Retzhofer Dramapreis 2023
Laudation von Jurymitglied Martin Brachvogel für Lena Gorelik
Assoziationen: Dossier: Retzhofer Dramapreis Lena Gorelik
Ein Zwischenfall an einer Schule. Zwei Menschen alleine in einem Umkleideraum, der eine hat eine blutende Nase, schreit vor Schmerzen. Wir sehen das nicht, es ist schon passiert, dafür hören wir aber viel davon – nicht von den Beteiligten, sondern von allen anderen. Man unterhält sich, versucht herauszufinden, was geschehen ist und warum. Zwischen den Mitschüler:innen entspinnt sich ein Reigen von Geschichten, teilweise ausagiert, die alle das Gleiche beschreiben und doch sehr unterschiedlich sind, sich oft auch widersprechen. Wahr sind sie alle, doch ist das so eine Sache mit der Wahrheit.
„Was Peter über Paul sagt, sagt mehr über Peter aus als über Paul.“ Dieser Satz ist über 300 Jahre alt und stammt vom Philosophen Spinoza, und er trifft den Kern dieses klugen, im besten Sinne mehrdeutigen Theatertextes.

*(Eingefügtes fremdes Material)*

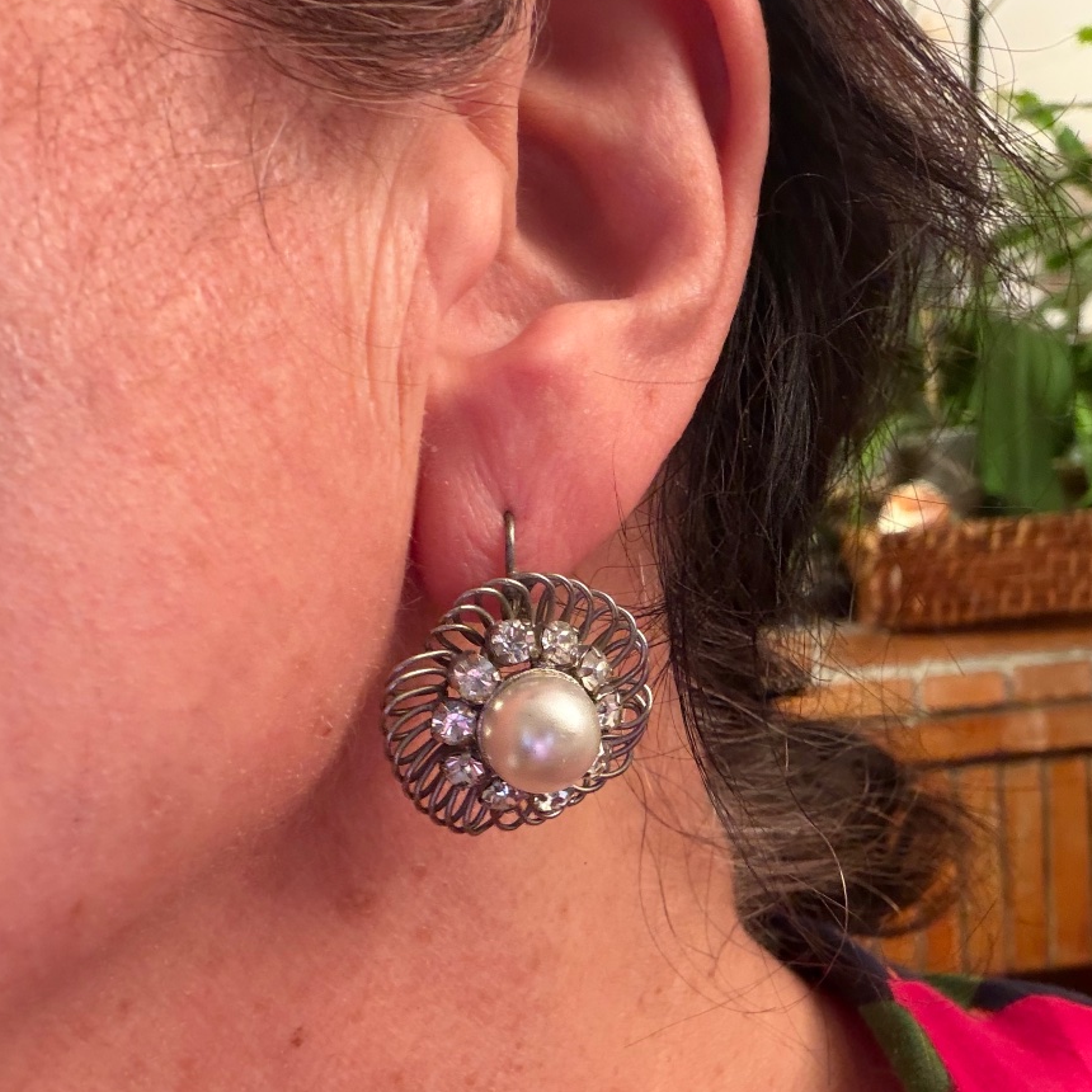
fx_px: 1321
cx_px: 570
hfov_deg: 44.9
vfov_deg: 44.9
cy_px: 601
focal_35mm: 37
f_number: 1.9
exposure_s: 1/33
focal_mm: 2.71
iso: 320
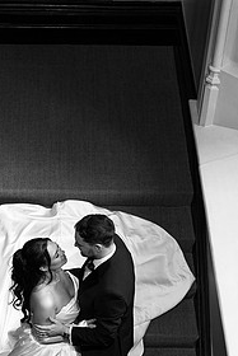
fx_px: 941
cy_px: 285
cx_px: 71
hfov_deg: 14.4
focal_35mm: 95
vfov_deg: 21.2
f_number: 2.8
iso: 640
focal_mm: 59.1
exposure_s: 1/100
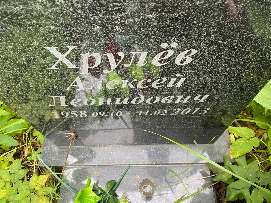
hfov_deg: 67.3
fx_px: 204
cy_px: 102
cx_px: 136
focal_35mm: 26
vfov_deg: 53.1
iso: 160
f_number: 1.8
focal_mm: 4.25
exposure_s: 1/60
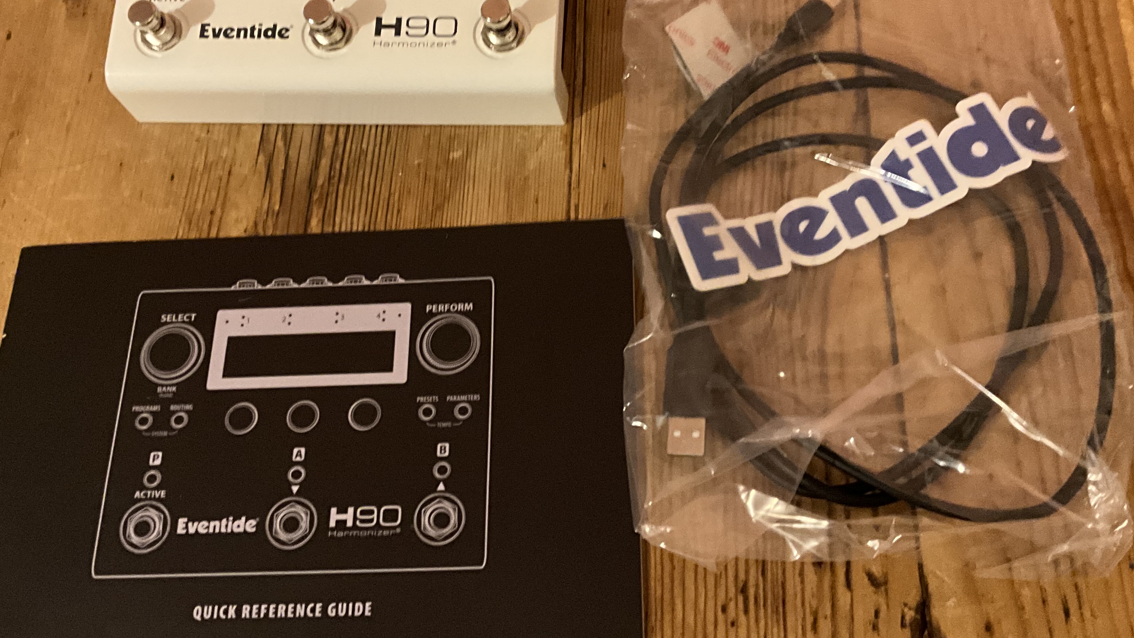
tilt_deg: -63.3
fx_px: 1233
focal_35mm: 41
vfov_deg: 28.9
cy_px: 235
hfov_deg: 49.4
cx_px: 572
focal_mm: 3
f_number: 1.8
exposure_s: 1/30
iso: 500
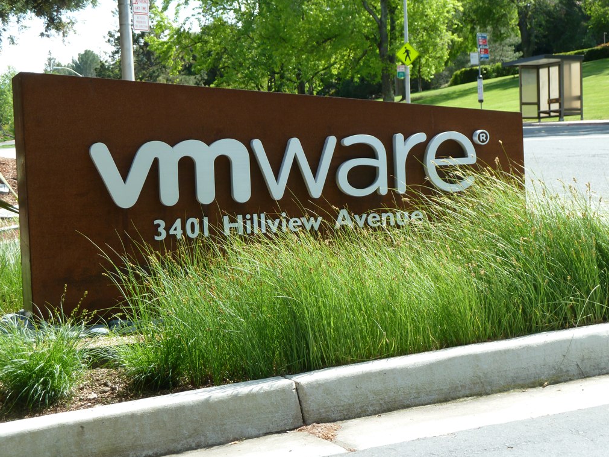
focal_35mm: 79
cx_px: 304
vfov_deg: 18.7
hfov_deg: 24.7
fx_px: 1390
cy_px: 230
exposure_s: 1/160
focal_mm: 12.8
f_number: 4.2
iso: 80
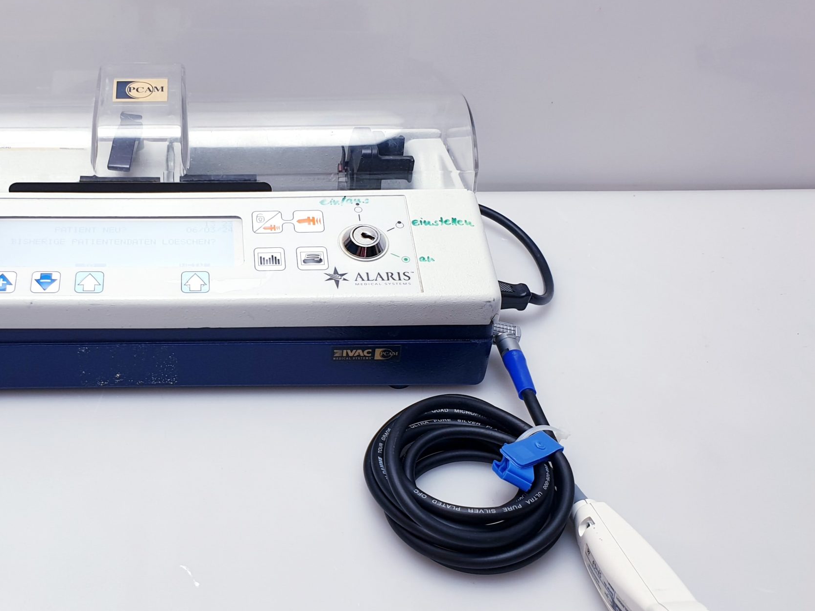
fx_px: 942
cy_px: 340
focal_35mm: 40
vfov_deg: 35.9
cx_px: 203
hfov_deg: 45.2
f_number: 2.4
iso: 50
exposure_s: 1/50
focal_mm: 4.3
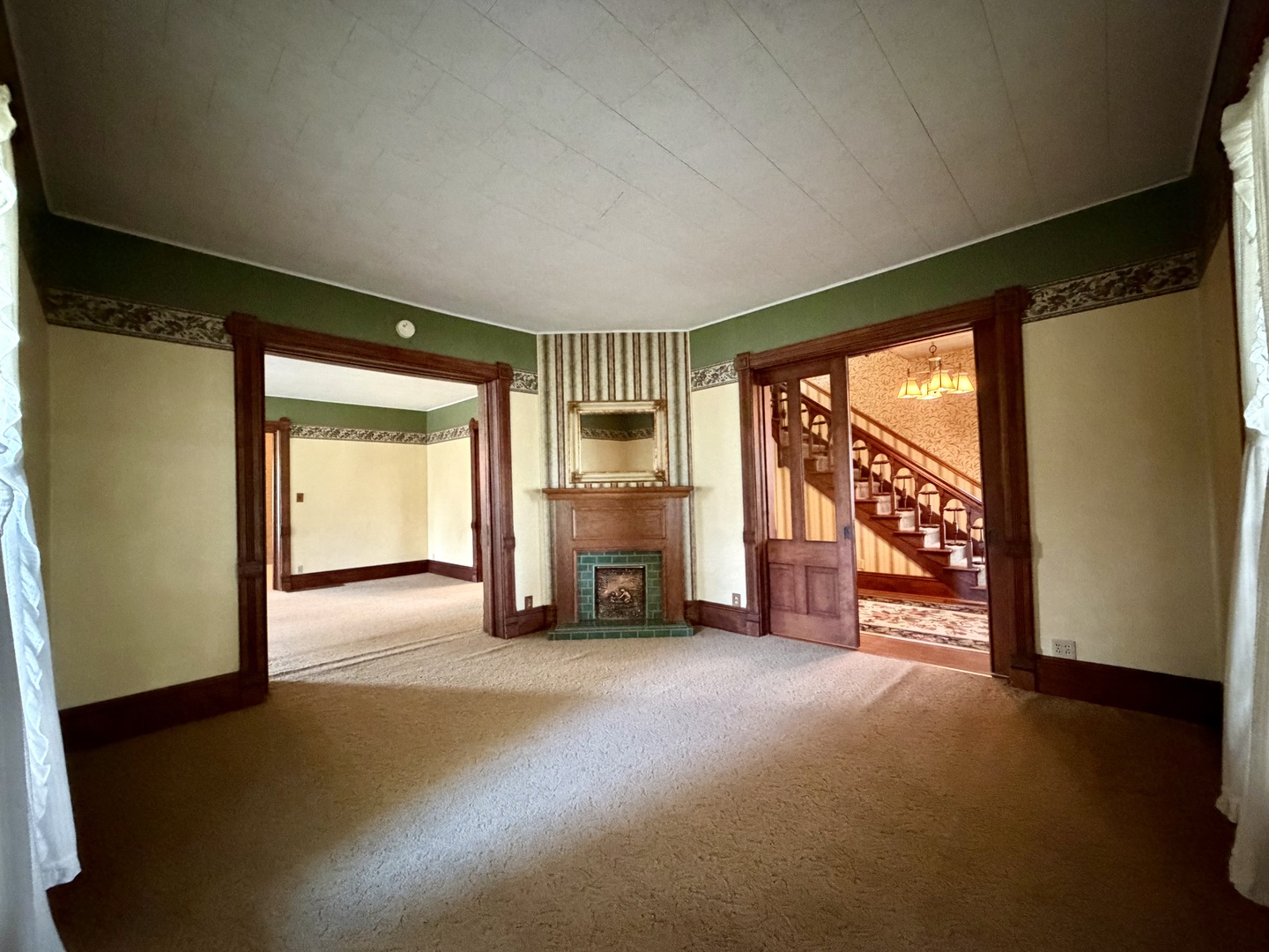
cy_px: 476
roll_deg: +1.9
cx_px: 634
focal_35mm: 14
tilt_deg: +1.6
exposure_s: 1/40
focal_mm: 2.22
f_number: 2.2
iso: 1600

Denn bis zum Schluss bleiben uns die tatsächlichen Ereignisse vorenthalten, und das ist gut so. Das Publikum kann gar nicht anders, als sich seine eigenen Geschichten zu stricken, die natürlich geprägt sind von der subjektiven Perspektive jeder, jedes einzelnen. Die Fähigkeit, zwischen Meinung und Faktum unterscheiden zu können, von sich Abstand zu nehmen, skeptisch gegenüber der eigenen Expertise zu sein, ist eine Grundvoraussetzung für einen demokratischen Diskurs.
Das hat die Autorin erkannt und in ihrem Text herausragend umgesetzt, niederschwellig, ohne richtig oder falsch, gut oder böse, ohne Opfer oder Täterschaft.